Material provided below:

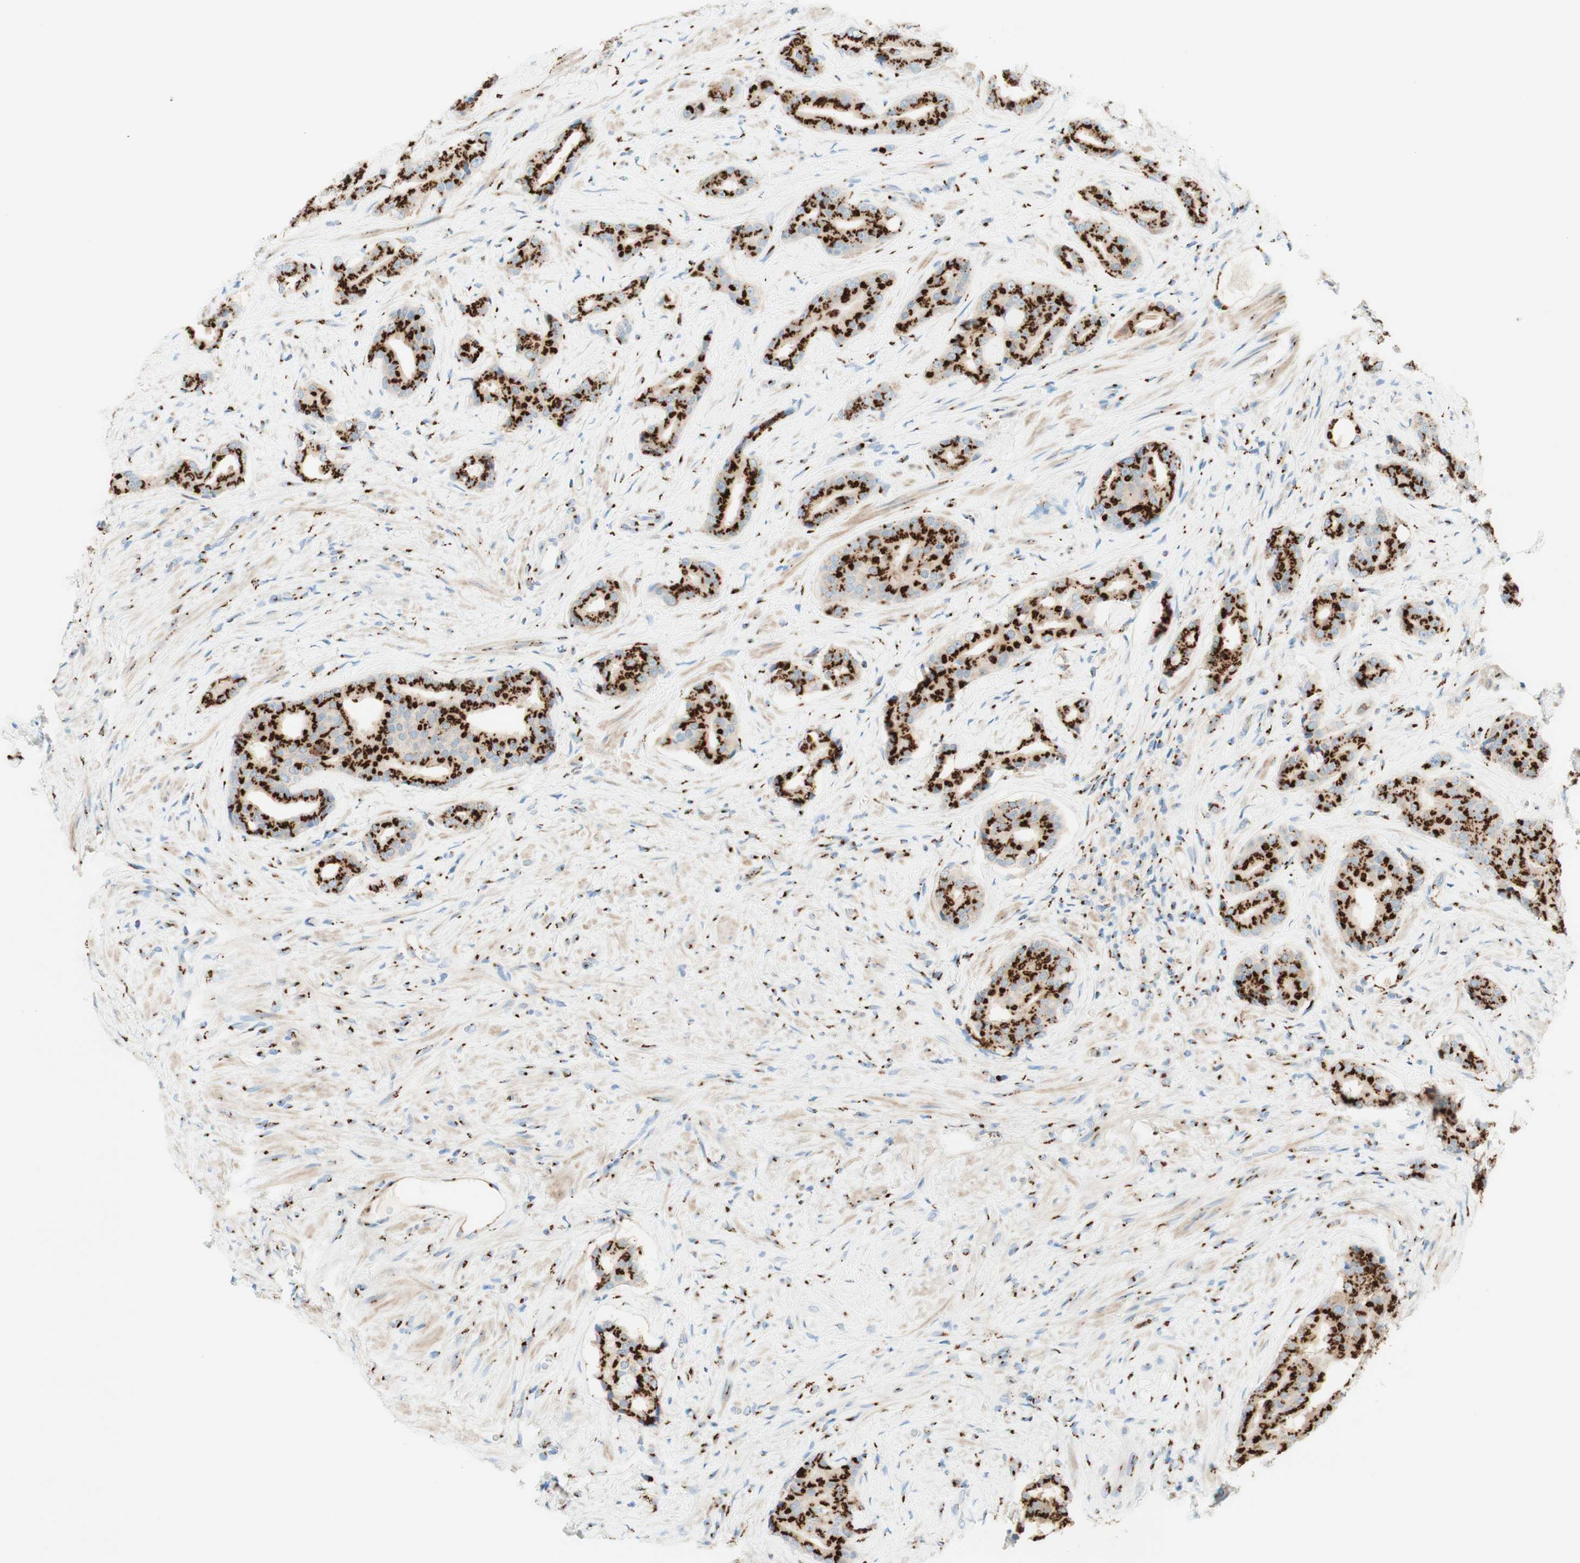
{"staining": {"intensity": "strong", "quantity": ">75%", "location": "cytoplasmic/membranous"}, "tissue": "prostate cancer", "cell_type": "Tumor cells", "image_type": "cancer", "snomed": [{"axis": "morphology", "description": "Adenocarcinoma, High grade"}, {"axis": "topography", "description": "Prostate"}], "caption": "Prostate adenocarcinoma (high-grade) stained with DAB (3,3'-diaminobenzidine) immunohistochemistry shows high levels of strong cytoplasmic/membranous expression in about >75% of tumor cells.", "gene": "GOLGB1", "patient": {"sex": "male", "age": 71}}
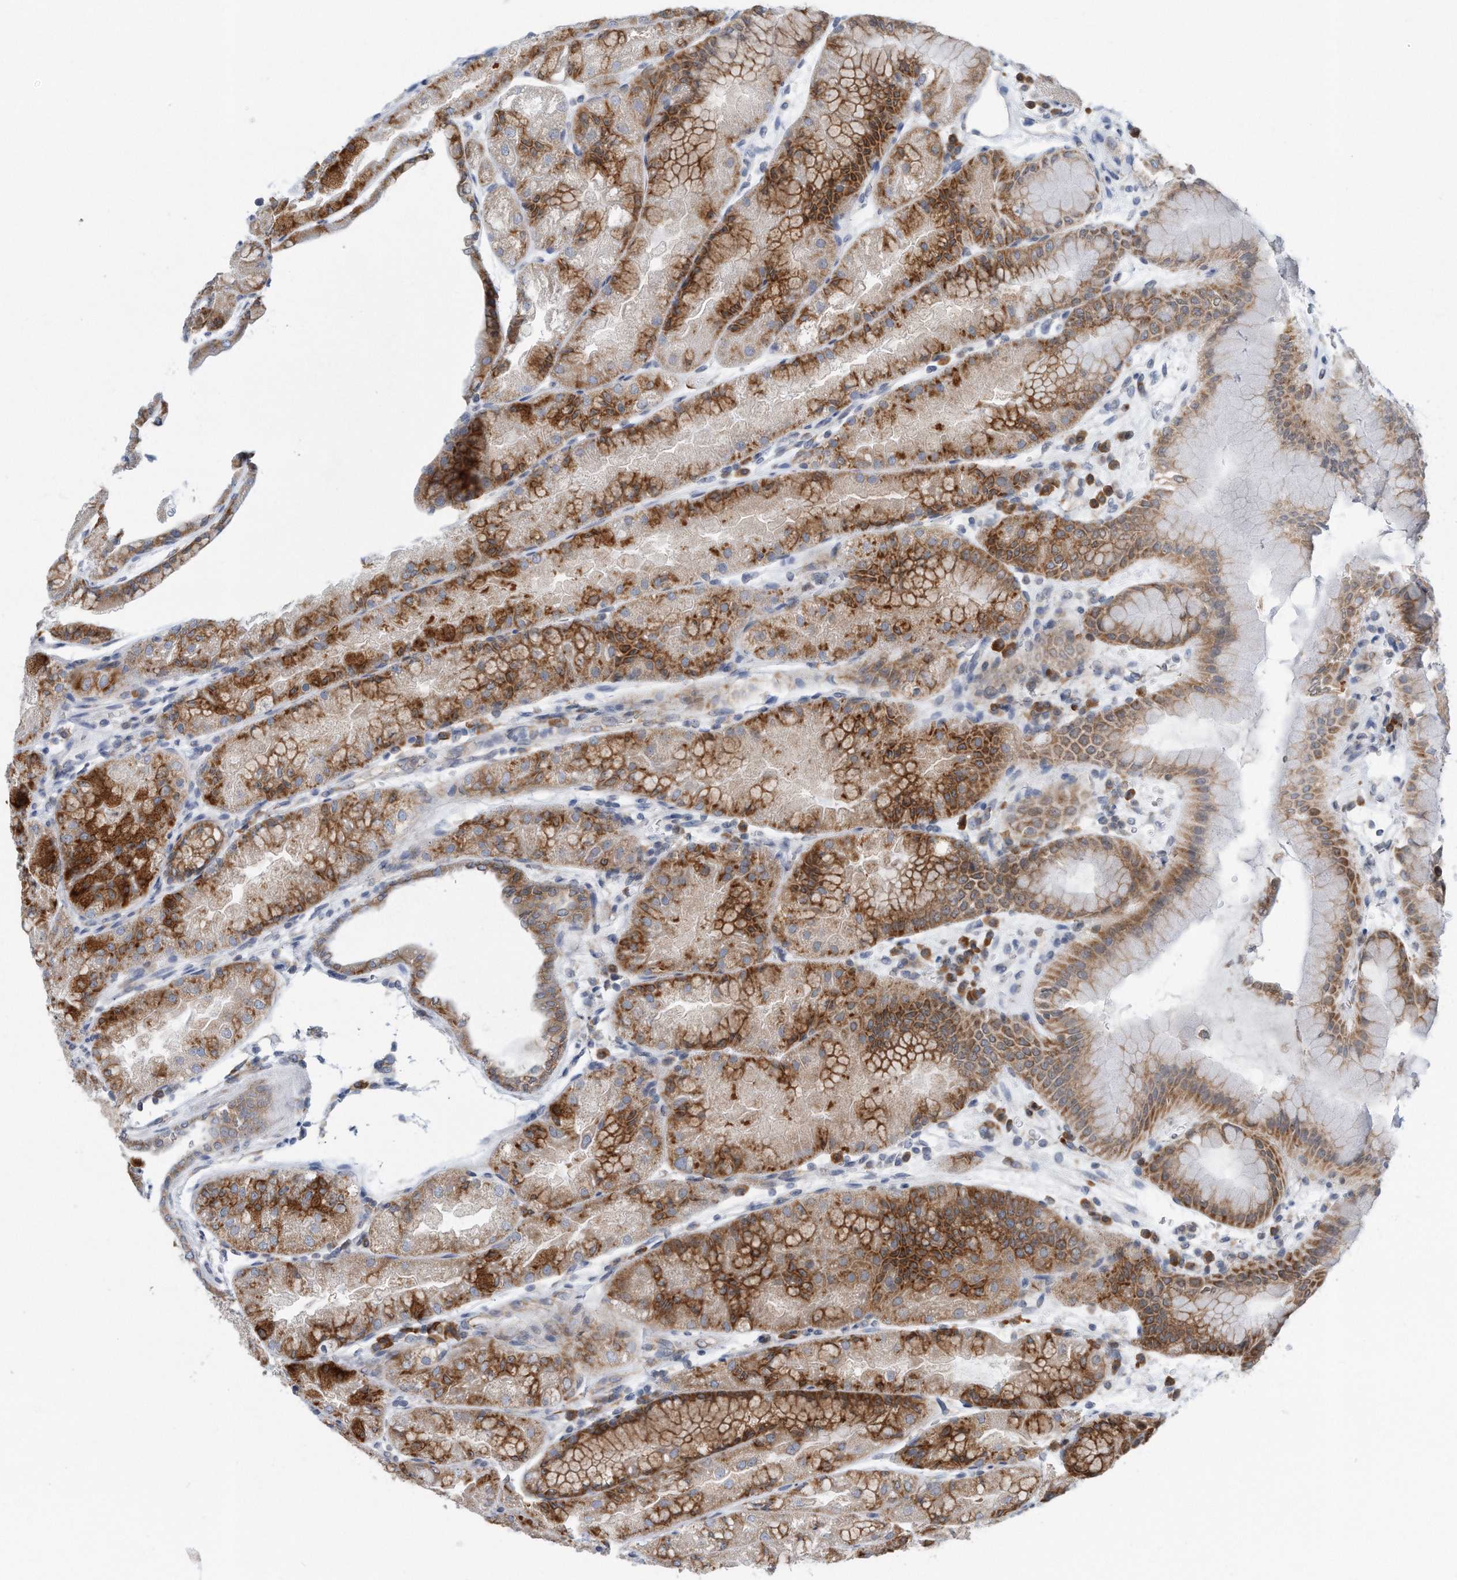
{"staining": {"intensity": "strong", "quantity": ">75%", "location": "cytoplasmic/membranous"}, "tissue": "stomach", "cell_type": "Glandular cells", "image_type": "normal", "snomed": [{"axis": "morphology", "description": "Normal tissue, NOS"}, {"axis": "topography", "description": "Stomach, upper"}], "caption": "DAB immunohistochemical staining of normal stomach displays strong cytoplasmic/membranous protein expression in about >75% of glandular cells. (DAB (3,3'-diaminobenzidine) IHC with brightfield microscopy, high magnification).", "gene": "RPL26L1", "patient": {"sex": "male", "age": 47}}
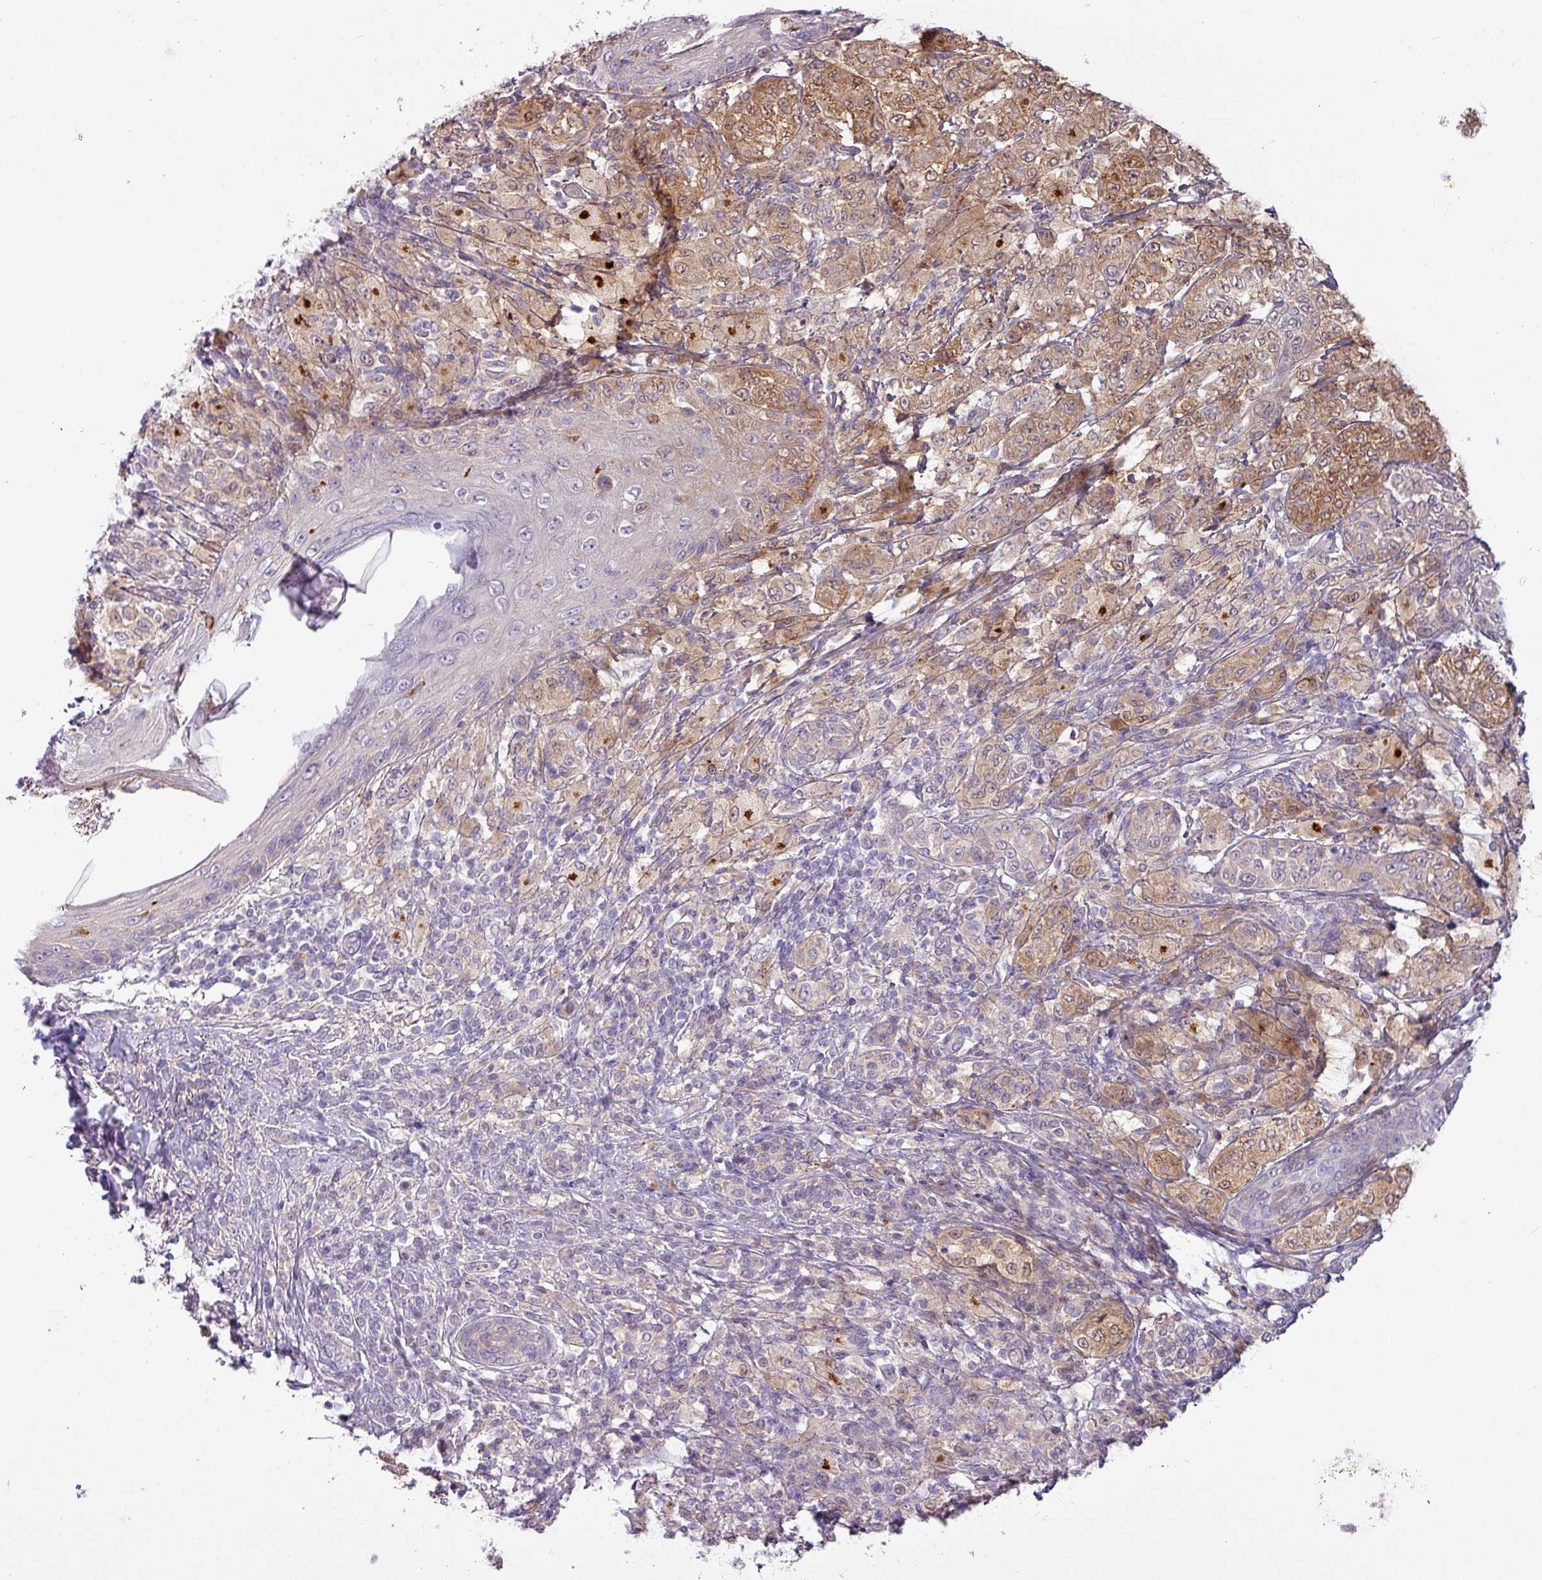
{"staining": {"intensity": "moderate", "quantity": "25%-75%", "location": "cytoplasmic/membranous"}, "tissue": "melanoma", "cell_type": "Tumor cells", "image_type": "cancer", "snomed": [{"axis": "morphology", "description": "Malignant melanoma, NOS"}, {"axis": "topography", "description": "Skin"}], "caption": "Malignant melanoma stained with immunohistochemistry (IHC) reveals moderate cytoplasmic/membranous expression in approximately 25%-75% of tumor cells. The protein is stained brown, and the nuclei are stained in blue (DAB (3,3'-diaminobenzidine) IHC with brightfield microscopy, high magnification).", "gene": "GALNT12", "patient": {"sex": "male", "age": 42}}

End of Material provided.

- _What the task requires_
Word for word, restate all of the material, omitting the images.

- _Written answer_
{"staining": {"intensity": "strong", "quantity": ">75%", "location": "cytoplasmic/membranous"}, "tissue": "prostate cancer", "cell_type": "Tumor cells", "image_type": "cancer", "snomed": [{"axis": "morphology", "description": "Adenocarcinoma, High grade"}, {"axis": "topography", "description": "Prostate"}], "caption": "Prostate adenocarcinoma (high-grade) stained with DAB (3,3'-diaminobenzidine) immunohistochemistry shows high levels of strong cytoplasmic/membranous expression in about >75% of tumor cells.", "gene": "GOLGB1", "patient": {"sex": "male", "age": 71}}
{"staining": {"intensity": "strong", "quantity": ">75%", "location": "cytoplasmic/membranous"}, "tissue": "stomach", "cell_type": "Glandular cells", "image_type": "normal", "snomed": [{"axis": "morphology", "description": "Normal tissue, NOS"}, {"axis": "topography", "description": "Stomach, upper"}], "caption": "DAB immunohistochemical staining of normal stomach displays strong cytoplasmic/membranous protein expression in about >75% of glandular cells. (DAB (3,3'-diaminobenzidine) IHC with brightfield microscopy, high magnification).", "gene": "RPL26L1", "patient": {"sex": "male", "age": 47}}
{"staining": {"intensity": "moderate", "quantity": "25%-75%", "location": "cytoplasmic/membranous"}, "tissue": "melanoma", "cell_type": "Tumor cells", "image_type": "cancer", "snomed": [{"axis": "morphology", "description": "Malignant melanoma, NOS"}, {"axis": "topography", "description": "Skin"}], "caption": "Malignant melanoma stained with immunohistochemistry (IHC) reveals moderate cytoplasmic/membranous expression in approximately 25%-75% of tumor cells. The protein is stained brown, and the nuclei are stained in blue (DAB (3,3'-diaminobenzidine) IHC with brightfield microscopy, high magnification).", "gene": "GALNT12", "patient": {"sex": "male", "age": 42}}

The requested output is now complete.